Publication or External Link





High-throughput sequencing methods now provide extensive data on disease-related human genetic variants. New methods are required to maximally utilize these data for enhanced understanding and treatment of human diseases. This dissertation describes my work in addressing three aspects of this challenge: Determining disease-causative variants; representing mechanisms by which genetic variant(s) cause disease phenotypes; and quantitatively analyzing genetic disease mechanisms.

First, I developed a variant prioritization algorithm, VarP, and objectively tested it in CAGI (Critical Assessment of Genome Interpretation). It was ranked best in the CAGI challenge on interpreting panel sequencing data for 106 patients, determining which disease class each patient has and the corresponding causative variant(s). VarP correctly identified the disease class for 36 cases, including 10 where the original clinical pipeline failed, and found seven cases with strong evidence of an alternative disease to that tested. Over-reliance on pathogenicity annotations in the HGMD mutation database led to several incorrect cases. Post analysis showed that protein structure data could have helped to interpret the impact of many prioritized missense variants.

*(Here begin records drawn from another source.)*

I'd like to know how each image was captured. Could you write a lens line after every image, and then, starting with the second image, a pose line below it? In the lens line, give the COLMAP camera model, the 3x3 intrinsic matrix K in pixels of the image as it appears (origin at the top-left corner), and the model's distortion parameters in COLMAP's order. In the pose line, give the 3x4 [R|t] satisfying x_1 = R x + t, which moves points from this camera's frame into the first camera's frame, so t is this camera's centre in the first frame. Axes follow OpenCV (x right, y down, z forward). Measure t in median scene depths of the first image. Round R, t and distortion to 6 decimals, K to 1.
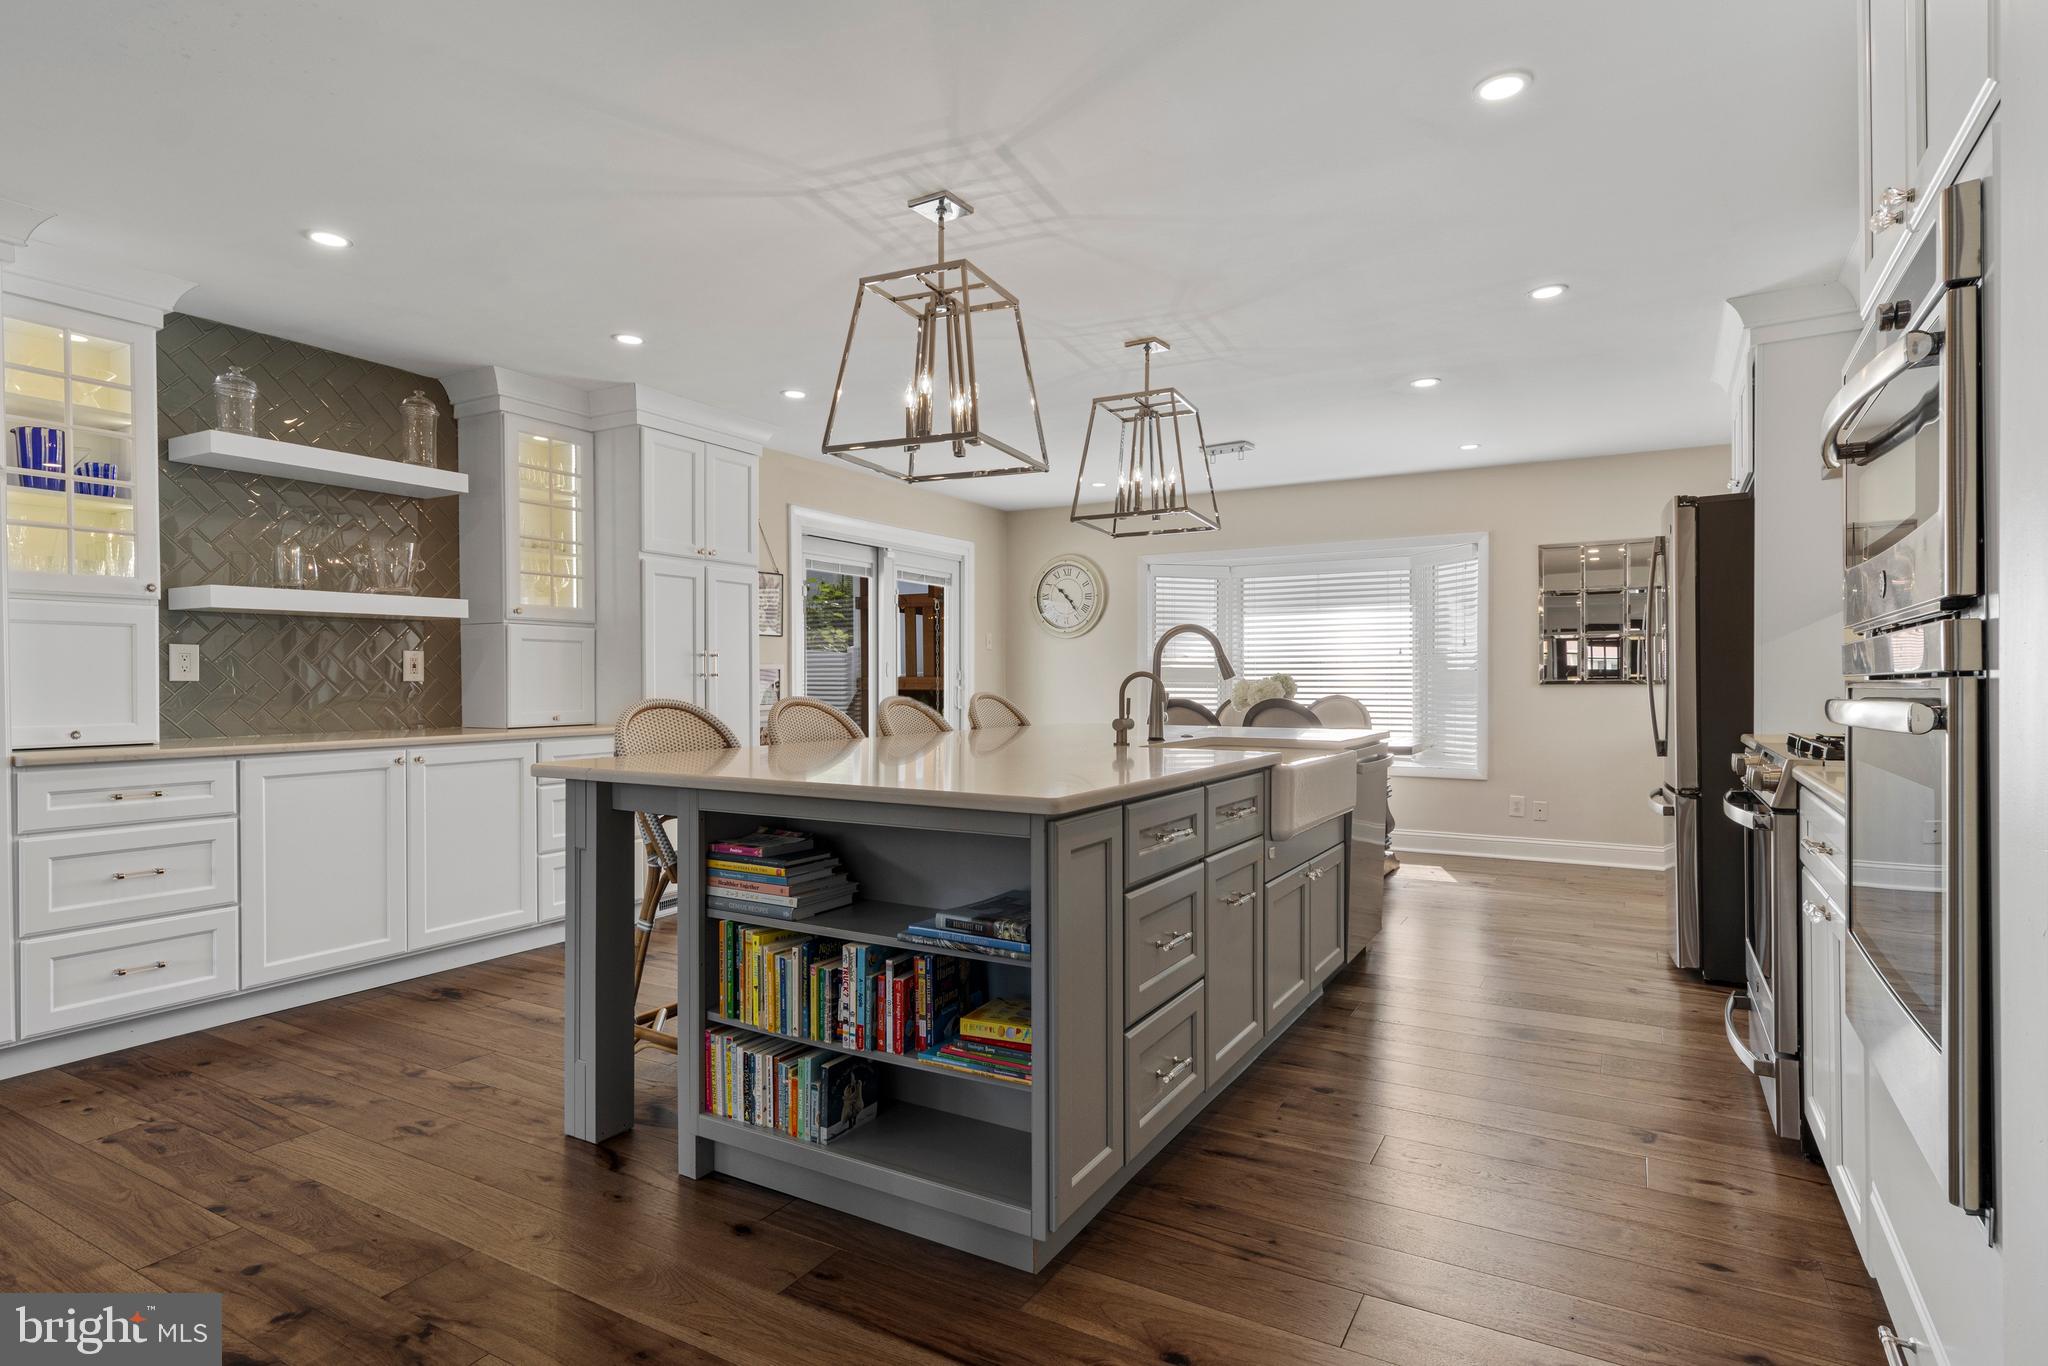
lens RADIAL K [[1047.3, 0, 1015.9], [0, 1047.3, 691.1], [0, 0, 1]] dist [0.010397, -0.002886]
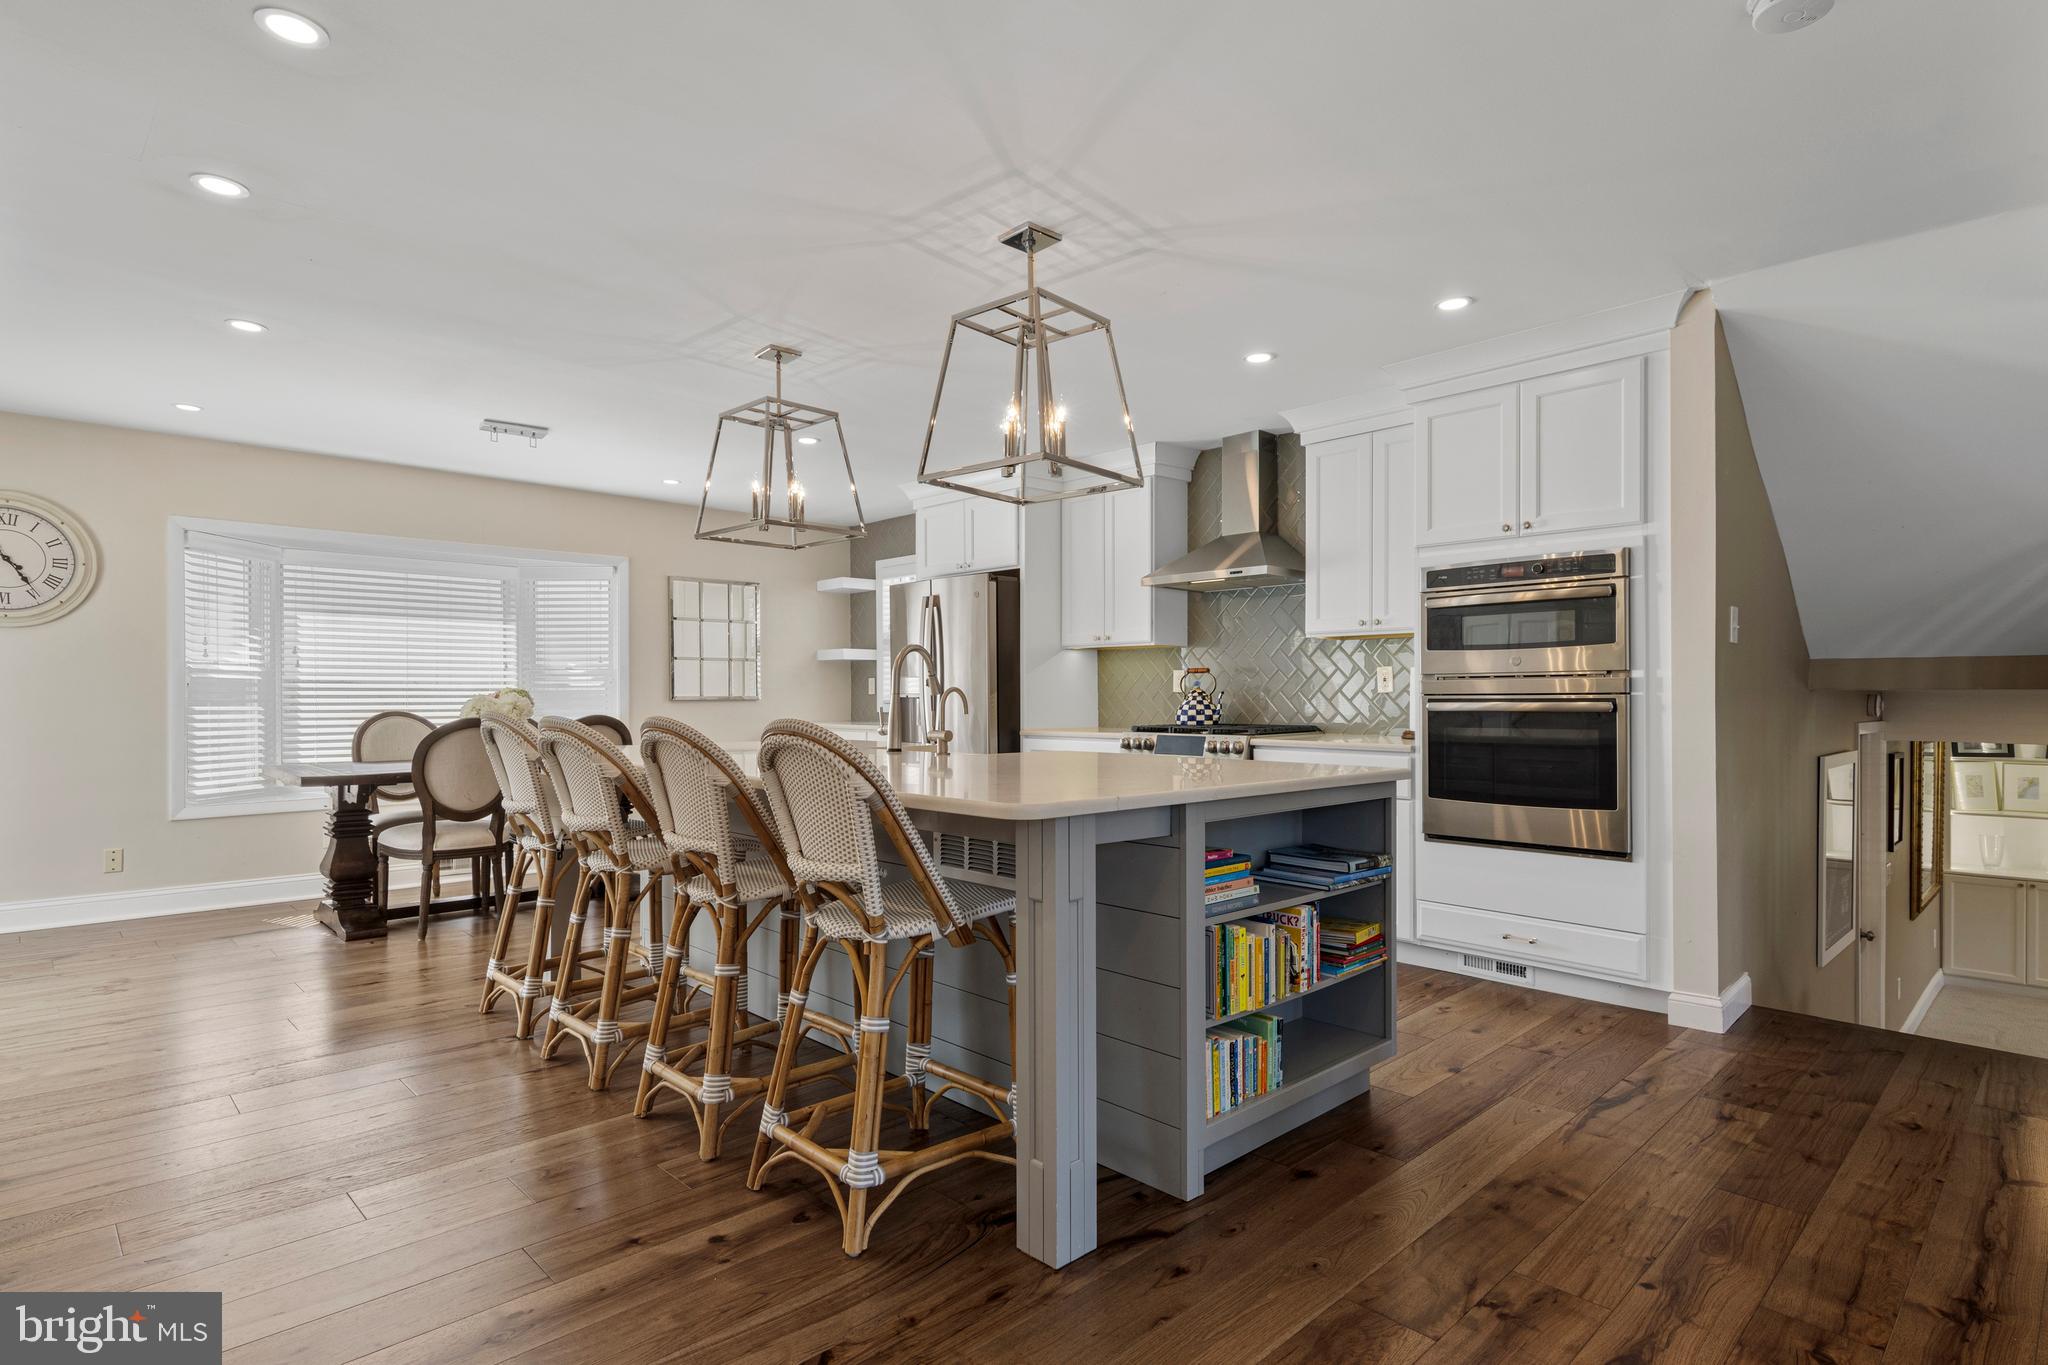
lens RADIAL K [[1047.3, 0, 1025.5], [0, 1047.3, 700.4], [0, 0, 1]] dist [0.010397, -0.002886]
pose [[0.277684, -0.001808, 0.960671, -1.192448], [0.009103, 0.999958, -0.000750, -0.003777], [-0.960629, 0.008954, 0.277689, 0.802567]]
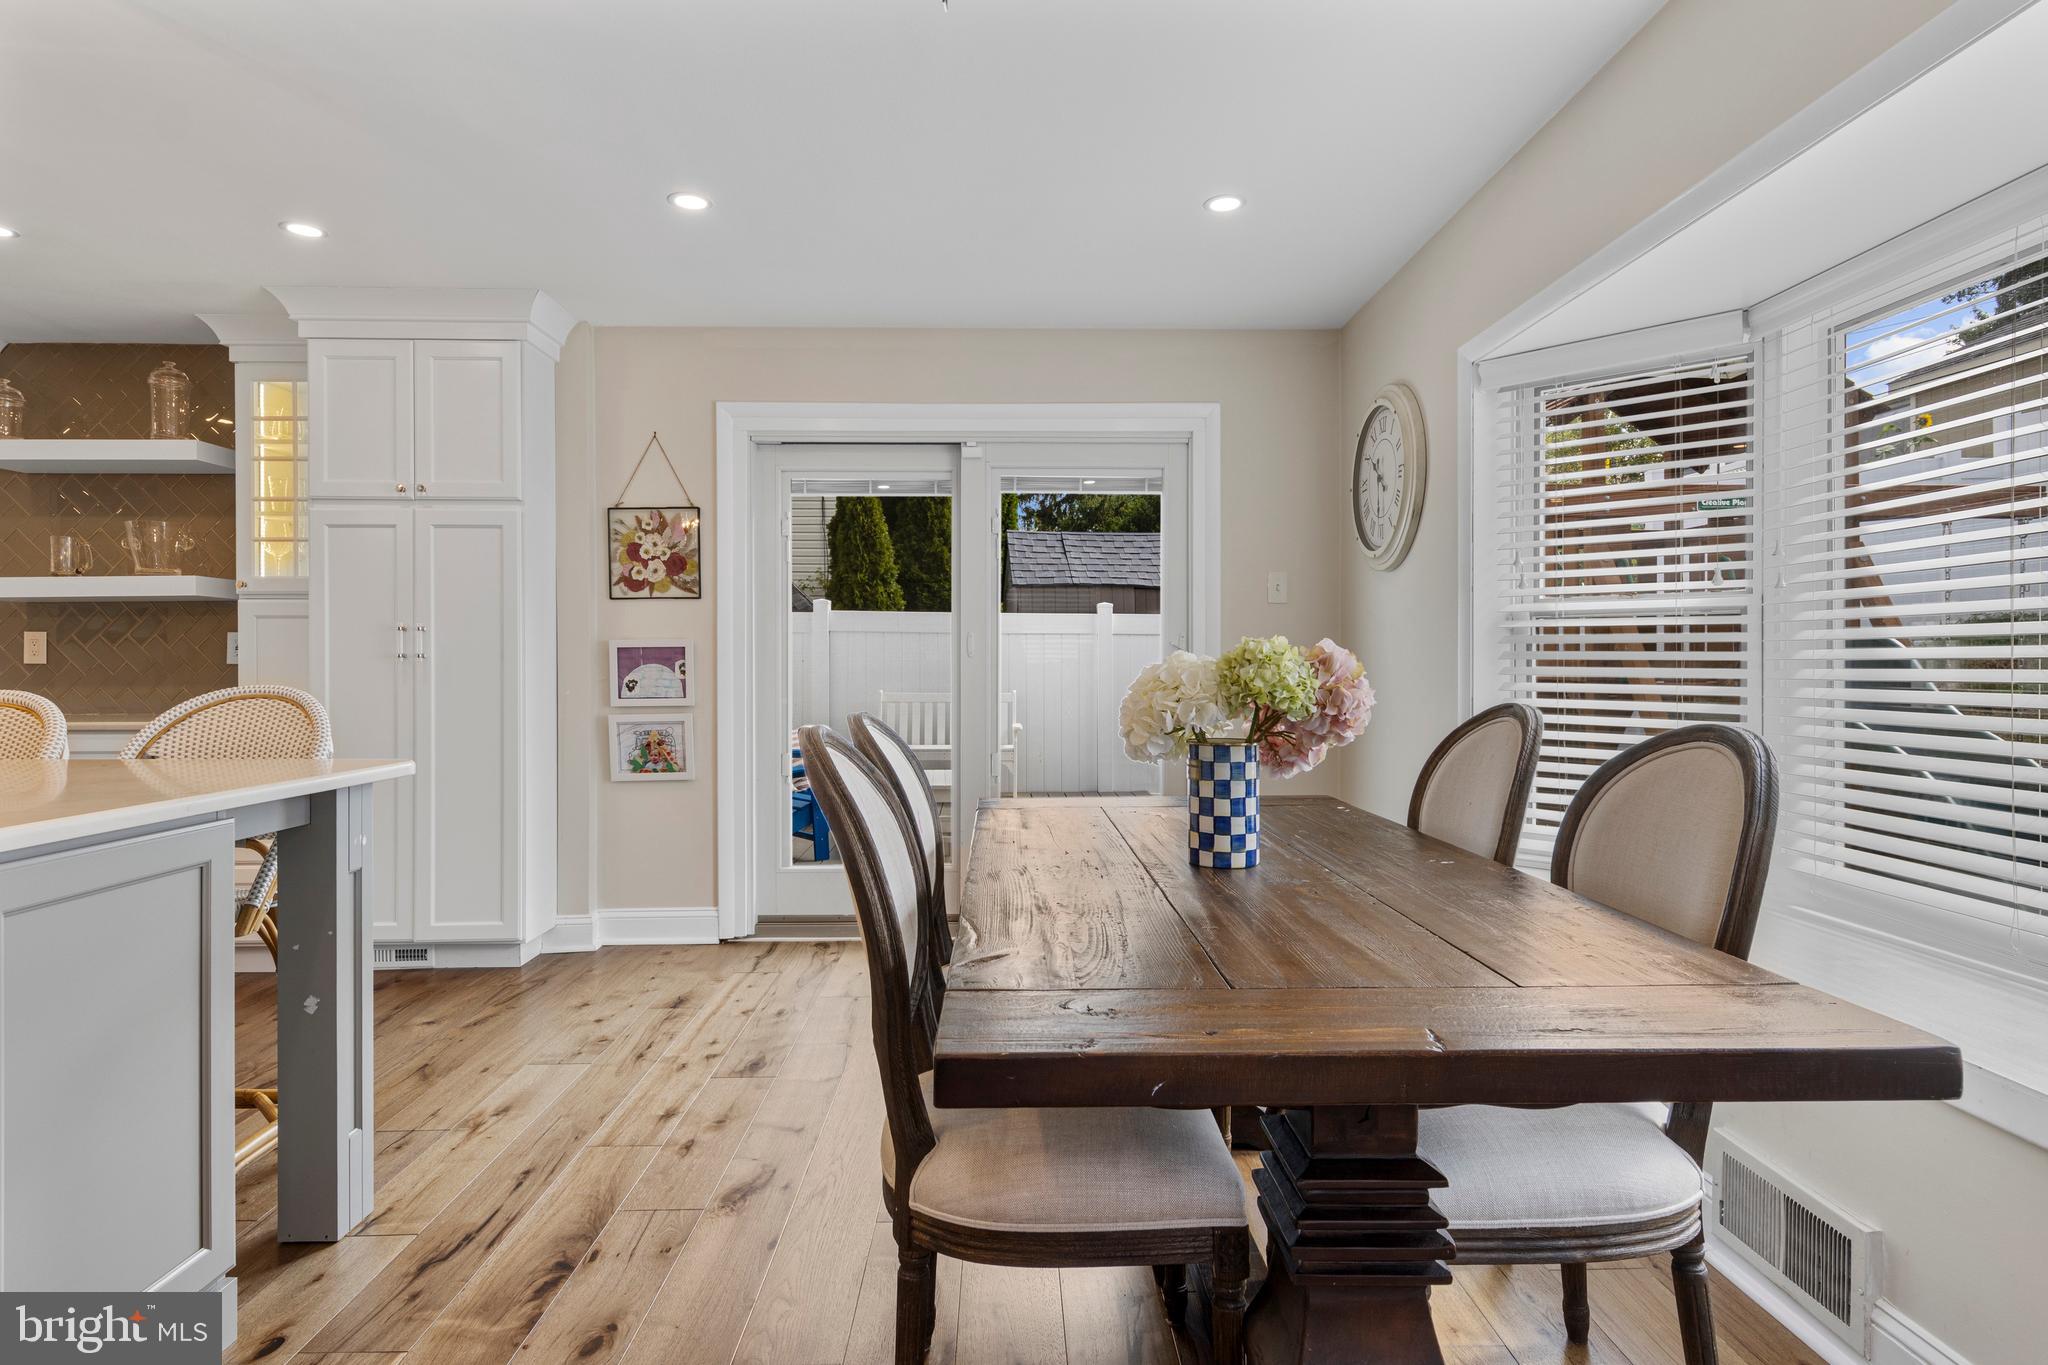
lens RADIAL K [[1047.3, 0, 1024.7], [0, 1047.3, 671.3], [0, 0, 1]] dist [0.010397, -0.002886]
pose [[0.522306, 0.012239, -0.852670, 1.108246], [-0.007611, 0.999924, 0.009690, -0.030171], [0.852724, 0.001428, 0.522360, 1.944657]]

Next, I co-developed and implemented MecCog, a web-based graphical framework to represent mechanisms by which genetic variants cause disease phenotypes. A MecCog mechanism schema displays the propagation of system perturbations across stages of biological organization, using graphical notations to symbolize perturbed entities and activities, knowledge gaps, ambiguities and uncertainties, and hyperlinked evidence. The web platform enables a user to construct, store, publish, browse, query, and comment on schemas. MecCog facilitates better comprehension of disease mechanisms, identification of critical unanswered questions on causal relationships, and possible new sites of therapeutic intervention.

Finally, I developed a framework to quantitatively represent and analyze mechanisms relating genetic variants to complex trait disease. It involves generating a computable circuit from MecCog schemas by assigning node functions and parameters to represent the behavior of the schema components. I demonstrate that such a circuit can be used to analyze the effect size of a variant contributing to disease risk as a function of the genetic background in an individual and the extent to which epistatic effects may be masked in population averages. I also show that the circuit functions and parameters can be learned in a data-driven manner using a hybrid neural network approach.